» Reading passage
------------------------------------

A Forgotten Part of Back Central


Contributors:

Gray Fitzsimons, Research Associate, Saab Center for Portuguese Studies, UMass Lowell

Marie Frank, Associate Professor and Director, Architectural Studies, UMass Lowell


April 5, 2024

credit: Lowell City Engineer's Collection, Center for Lowell History

credit: Lowell City Engineer's Collection, Center for Lowell History


This view shows the north side of Charles Street taken in 1925 for the City Engineering Department.

credit: Gray Fitzsimons


Taken in 2023, this view of the rear of Central Plaza, is from the same vantage point as the photograph above and on the left from 1925.



Although overshadowed by the demolition of tenements and commercial blocks in the Acre neighborhood in the 1940s and in “Little Canada” in the 1960s, two major urban renewal projects that the City of Lowell initiated in the 1950s, Bishop Markham Village, followed by the Church Street redevelopment (later called Central Plaza), took out a swath of the Back Central neighborhood. These two projects differed markedly from each other, with Bishop Markham Village planned as a major public housing facility, while the Church Street redevelopment aimed to generate commercial growth. But both represented attempts by local political and business leaders to remake a city that was losing population, suffering economic decline, and plummeting in prestige as a place to live and thrive.


The section of Back Central for Bishop Markham Village extended along Gorham Street, west to the South Common and ran, north to south, from Winter Street through Summer Street, to the grounds of St. Peter’s Church. For more than four generations, this densely populated area was home to many Irish families and it contained nearly 60 tenements and multi-family houses. A large number of the buildings dated from the pre-Civil War period. Several tenements along Gorham Street were of brick construction, but most dwellings were wood-frame buildings. By the late-19th century many considered Winter Street among the most impoverished parts of Lowell.  Local newspapers often commented on the various brawls, muggings, and drunkenness, as well as the constant presence of “street urchins,” in this locale. This reputation persisted well into the 20th century.


In 1954, with federal funds and under the auspices of the Lowell Housing Authority, all of this area’s residential and commercial blocks were demolished to make way for the Bishop Markham Village. It was named in honor of Msgr. Thomas F. Markham, a well-known and distinguished Catholic clergyman, who was born in Lowell and served as pastor of St. Peter’s parish. (The bishop died suddenly in 1952 at the age of 61.) Bishop Markham Village was the city’s third large-scale public housing development and when completed in 1958 it had two seven-story and four-six story high-rise apartments, along with the several three-story units.  All were stark, unornamented beige brick buildings, typical of the period’s public housing architecture.

------------------------------------

» Material shown
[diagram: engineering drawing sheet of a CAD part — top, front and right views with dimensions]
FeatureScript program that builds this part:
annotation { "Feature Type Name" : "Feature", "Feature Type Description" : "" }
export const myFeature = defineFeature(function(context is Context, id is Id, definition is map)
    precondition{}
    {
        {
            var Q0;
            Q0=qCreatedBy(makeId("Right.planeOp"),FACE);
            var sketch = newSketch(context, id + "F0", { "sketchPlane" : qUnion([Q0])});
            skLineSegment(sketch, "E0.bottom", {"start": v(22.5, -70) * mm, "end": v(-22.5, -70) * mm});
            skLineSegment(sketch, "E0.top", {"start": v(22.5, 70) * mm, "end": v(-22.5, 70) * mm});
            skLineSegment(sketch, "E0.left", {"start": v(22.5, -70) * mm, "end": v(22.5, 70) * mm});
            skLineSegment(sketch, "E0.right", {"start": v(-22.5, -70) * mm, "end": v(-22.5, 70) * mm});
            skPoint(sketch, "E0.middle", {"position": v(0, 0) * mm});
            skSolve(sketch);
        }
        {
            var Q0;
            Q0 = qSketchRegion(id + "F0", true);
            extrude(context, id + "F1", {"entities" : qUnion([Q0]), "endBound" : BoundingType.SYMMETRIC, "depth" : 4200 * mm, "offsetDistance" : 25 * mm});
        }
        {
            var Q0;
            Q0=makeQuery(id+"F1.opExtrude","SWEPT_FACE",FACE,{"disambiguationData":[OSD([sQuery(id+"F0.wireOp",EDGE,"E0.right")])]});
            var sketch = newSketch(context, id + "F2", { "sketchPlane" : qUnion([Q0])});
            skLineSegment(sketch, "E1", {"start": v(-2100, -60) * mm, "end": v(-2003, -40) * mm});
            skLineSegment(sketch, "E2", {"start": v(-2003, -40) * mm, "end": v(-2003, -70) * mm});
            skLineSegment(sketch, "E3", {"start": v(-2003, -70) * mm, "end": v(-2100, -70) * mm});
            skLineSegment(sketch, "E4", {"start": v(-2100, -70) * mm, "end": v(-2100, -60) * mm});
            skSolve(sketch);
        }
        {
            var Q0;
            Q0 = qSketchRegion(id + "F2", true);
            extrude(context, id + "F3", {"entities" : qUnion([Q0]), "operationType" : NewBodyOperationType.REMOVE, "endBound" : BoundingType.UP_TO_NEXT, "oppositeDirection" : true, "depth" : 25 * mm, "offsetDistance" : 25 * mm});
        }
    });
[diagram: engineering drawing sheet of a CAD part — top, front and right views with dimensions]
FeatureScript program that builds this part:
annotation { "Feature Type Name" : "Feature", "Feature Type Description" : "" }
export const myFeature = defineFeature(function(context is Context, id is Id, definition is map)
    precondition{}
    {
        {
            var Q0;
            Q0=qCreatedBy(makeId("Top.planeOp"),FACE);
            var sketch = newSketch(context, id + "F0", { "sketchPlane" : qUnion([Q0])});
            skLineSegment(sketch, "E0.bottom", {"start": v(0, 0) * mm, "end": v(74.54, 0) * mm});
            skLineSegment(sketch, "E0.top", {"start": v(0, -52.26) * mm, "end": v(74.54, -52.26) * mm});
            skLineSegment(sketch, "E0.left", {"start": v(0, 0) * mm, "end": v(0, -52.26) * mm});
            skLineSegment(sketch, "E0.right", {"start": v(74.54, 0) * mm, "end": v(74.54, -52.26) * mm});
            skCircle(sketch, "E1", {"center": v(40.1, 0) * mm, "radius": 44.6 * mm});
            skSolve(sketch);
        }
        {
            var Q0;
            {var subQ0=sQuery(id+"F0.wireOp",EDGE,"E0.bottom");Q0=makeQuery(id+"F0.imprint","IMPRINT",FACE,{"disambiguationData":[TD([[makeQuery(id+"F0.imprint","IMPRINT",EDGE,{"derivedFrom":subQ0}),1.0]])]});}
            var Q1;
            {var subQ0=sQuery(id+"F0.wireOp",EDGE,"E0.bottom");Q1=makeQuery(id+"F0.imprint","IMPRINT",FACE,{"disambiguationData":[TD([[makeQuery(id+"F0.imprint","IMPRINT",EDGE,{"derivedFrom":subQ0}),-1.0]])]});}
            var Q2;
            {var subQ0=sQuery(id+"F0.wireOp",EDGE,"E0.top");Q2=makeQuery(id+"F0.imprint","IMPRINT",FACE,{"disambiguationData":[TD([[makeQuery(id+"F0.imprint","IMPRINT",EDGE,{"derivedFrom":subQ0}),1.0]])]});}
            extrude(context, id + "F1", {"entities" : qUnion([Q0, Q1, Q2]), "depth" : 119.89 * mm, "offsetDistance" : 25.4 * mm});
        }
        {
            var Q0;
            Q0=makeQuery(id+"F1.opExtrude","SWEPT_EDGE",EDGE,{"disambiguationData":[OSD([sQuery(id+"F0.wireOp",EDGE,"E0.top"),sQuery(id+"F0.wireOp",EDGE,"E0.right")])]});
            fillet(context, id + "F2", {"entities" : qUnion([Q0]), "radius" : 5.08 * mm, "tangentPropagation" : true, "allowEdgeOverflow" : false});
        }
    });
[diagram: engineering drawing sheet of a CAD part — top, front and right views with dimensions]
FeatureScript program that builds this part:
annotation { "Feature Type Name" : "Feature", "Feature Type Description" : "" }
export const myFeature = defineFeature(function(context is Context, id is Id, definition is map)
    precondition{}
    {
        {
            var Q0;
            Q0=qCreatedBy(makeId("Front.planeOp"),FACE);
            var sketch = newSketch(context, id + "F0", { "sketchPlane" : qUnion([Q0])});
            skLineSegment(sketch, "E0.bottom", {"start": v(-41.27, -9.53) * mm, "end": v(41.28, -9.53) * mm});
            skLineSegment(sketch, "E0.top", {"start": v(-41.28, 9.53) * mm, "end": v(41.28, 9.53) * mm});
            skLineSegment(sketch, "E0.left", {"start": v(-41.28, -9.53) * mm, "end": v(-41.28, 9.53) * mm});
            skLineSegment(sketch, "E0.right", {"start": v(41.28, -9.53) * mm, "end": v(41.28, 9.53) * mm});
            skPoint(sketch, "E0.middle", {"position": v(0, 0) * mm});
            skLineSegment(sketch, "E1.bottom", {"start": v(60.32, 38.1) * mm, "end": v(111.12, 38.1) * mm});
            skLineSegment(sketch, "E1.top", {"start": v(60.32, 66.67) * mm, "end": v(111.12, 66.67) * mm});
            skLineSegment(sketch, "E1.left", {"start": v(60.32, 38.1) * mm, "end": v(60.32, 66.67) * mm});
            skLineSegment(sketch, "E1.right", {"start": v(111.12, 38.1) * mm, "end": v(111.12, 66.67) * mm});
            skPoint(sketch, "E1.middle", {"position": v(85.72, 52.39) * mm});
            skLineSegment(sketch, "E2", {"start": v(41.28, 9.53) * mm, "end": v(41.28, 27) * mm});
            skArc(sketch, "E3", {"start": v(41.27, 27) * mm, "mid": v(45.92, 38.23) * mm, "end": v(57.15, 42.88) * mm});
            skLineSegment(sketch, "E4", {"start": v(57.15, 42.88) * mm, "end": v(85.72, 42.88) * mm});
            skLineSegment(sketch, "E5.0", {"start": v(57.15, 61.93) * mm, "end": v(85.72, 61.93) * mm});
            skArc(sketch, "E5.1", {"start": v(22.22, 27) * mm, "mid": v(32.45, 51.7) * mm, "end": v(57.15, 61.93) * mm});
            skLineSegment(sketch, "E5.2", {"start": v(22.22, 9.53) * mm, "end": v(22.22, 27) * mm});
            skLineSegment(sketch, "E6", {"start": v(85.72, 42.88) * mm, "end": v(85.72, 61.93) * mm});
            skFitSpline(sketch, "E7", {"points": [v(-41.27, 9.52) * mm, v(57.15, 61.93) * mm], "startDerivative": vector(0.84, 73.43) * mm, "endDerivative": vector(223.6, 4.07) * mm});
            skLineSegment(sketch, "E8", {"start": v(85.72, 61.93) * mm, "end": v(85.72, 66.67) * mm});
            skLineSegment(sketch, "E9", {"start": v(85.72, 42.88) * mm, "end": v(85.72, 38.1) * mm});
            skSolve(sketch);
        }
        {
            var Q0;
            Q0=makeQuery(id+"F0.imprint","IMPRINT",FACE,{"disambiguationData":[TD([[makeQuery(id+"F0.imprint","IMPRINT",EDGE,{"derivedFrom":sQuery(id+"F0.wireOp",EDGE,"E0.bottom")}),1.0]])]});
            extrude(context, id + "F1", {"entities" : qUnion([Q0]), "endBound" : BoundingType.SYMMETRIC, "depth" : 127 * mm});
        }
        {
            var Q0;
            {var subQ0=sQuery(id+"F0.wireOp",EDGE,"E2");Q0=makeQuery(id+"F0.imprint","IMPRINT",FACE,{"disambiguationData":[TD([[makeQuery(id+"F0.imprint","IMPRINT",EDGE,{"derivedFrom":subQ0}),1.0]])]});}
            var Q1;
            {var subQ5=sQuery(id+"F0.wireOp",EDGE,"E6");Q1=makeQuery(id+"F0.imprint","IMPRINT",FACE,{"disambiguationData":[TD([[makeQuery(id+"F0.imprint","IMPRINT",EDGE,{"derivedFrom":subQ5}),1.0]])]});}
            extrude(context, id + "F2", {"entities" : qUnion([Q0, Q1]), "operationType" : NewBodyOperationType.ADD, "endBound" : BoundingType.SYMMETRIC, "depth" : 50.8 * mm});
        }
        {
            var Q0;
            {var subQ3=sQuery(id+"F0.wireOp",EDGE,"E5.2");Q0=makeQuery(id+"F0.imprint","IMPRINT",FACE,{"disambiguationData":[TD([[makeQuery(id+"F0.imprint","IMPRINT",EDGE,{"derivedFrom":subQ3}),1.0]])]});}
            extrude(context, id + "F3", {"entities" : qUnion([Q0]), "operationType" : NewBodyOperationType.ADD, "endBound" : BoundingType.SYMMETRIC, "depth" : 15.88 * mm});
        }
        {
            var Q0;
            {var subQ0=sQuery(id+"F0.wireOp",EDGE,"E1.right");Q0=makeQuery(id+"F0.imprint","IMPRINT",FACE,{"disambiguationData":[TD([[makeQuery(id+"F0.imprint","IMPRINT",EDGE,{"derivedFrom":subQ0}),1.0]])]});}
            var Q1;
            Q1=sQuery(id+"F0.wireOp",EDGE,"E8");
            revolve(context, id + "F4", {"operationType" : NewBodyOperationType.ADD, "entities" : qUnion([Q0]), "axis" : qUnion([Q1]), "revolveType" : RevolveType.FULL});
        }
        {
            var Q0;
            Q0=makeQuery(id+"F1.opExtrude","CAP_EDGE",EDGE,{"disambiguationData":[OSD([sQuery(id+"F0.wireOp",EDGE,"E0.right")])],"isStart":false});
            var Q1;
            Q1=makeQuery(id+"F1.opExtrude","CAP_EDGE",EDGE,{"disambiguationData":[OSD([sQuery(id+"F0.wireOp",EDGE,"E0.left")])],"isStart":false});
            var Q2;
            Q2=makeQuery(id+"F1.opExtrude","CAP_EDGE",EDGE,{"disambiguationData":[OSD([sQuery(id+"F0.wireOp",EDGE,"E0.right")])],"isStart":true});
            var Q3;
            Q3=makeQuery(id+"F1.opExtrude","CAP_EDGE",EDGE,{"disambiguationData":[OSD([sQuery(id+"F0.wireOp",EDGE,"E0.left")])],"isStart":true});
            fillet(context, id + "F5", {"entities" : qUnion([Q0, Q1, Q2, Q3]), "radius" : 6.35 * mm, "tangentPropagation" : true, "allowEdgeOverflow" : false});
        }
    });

------------------------------------

» Goal
According to the Back Central article, in what year was Bishop Markham Village completed? The rows are separate from the Back Central article.

» Solution below
Bishop Markham Village was completed in 1958.